Copyright 2014 Gannett Company, Inc.
All Rights Reserved
It was a little more than two years ago when a plane bearing a Minnesota Vikings logo was spotted on a Los Angeles airport runway, stoking fears about relocation as the decade-long push for a new stadium appeared poised to stall again in the Minnesota Legislature.
Tuesday, the Vikings' perseverance -- and the state's commitment -- were rewarded, with NFL owners voting to put Super Bowl LII in the new, $1billion, climate-controlled stadium that will open in July2016 on the site of the recently demolished Hubert H. Humphrey Metrodome.
The project was approved in May2012, with $498million of the $975million in upfront costs publicly financed: $150million from Minneapolis and $348million from the state. That's why it shouldn't have been a total shock owners voted for Minnesota's bid instead of sending the Super Bowl back to New Orleans for an 11th time.
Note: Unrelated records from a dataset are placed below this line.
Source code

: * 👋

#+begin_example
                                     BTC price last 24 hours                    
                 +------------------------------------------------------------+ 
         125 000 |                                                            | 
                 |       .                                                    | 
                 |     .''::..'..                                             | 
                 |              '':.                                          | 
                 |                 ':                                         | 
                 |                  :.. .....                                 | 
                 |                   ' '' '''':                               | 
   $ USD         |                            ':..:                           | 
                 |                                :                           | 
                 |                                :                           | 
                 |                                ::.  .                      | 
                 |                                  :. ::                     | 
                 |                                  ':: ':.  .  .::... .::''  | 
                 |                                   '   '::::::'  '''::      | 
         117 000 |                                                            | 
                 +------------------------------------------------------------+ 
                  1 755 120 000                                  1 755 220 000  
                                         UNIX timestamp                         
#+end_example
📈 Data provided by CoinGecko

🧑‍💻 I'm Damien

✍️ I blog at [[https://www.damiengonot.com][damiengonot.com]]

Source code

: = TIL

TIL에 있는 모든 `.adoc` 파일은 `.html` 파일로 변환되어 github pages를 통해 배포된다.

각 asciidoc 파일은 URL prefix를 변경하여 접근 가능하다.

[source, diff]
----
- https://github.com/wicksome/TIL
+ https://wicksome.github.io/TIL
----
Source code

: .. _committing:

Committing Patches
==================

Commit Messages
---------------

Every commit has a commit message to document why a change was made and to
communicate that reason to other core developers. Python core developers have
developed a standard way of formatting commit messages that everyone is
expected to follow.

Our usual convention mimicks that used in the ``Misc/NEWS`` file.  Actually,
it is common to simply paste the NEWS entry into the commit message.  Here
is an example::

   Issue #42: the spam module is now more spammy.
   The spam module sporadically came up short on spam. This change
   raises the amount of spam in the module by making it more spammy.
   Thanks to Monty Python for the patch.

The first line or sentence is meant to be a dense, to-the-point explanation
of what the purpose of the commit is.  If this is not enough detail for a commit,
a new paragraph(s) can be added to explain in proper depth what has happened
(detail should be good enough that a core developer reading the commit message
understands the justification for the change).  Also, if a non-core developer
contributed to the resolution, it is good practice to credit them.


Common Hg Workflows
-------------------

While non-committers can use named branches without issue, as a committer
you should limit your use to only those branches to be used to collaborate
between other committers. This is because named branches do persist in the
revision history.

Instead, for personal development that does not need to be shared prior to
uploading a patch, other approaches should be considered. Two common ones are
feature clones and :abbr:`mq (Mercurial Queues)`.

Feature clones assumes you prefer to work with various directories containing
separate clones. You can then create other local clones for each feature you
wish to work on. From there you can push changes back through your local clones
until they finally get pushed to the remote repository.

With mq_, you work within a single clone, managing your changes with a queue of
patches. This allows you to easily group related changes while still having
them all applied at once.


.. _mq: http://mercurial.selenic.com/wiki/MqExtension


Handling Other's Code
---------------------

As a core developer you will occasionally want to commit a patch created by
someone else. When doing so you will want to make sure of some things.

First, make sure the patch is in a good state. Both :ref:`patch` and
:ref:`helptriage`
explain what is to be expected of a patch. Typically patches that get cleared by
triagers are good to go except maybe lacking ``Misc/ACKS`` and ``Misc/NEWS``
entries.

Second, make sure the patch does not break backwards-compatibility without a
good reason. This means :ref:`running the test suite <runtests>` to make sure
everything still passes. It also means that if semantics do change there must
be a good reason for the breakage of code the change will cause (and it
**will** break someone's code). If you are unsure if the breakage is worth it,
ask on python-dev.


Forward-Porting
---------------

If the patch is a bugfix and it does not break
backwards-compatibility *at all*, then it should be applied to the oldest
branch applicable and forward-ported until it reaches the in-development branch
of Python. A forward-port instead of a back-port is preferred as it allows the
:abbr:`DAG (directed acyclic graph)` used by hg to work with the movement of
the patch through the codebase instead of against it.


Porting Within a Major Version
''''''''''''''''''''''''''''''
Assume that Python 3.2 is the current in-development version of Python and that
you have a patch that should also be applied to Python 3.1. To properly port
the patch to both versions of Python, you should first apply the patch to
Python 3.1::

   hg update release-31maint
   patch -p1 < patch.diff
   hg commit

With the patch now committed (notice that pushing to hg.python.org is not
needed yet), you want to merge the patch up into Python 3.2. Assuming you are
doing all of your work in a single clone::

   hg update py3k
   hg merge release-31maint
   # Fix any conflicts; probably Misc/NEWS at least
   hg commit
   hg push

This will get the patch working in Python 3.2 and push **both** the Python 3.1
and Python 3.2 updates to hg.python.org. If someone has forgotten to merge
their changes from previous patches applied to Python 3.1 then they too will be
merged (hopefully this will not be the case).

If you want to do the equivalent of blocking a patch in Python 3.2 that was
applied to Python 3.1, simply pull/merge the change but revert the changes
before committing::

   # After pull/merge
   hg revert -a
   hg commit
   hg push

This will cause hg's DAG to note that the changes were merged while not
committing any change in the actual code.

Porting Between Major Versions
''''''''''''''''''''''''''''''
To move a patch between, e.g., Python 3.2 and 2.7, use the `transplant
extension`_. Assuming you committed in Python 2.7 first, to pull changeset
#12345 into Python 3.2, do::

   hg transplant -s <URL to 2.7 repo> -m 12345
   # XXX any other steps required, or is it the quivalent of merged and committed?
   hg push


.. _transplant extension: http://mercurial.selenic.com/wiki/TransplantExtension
One of the Vikings' selling points throughout their NFL-backed push for public financing was the possibility of putting big events in the building -- none bigger than the Super Bowl, last played here in 1992. To convince communities to step up with public financing and keep a multibillion-dollar business booming, the NFL must put a clear incentive on the other end.
It's no accident the Minnesota bid committee was co-chaired by CEOs of some of the state's largest companies. Those same companies threw their support behind the Vikings in the stadium push, knowing the potential economic and civic impact of keeping the team here -- and eventually having this chance to put Minneapolis on center stage for a week.
If Super Bowl venue choices were based purely on who knows how to throw a party, New Orleans might be its permanent home. Instead, the NFL's premier event ends up in places such as Indianapolis' Lucas Oil Stadium, which was built almost entirely with public funding.
Now, Minnesota gets its chance. Bundle up.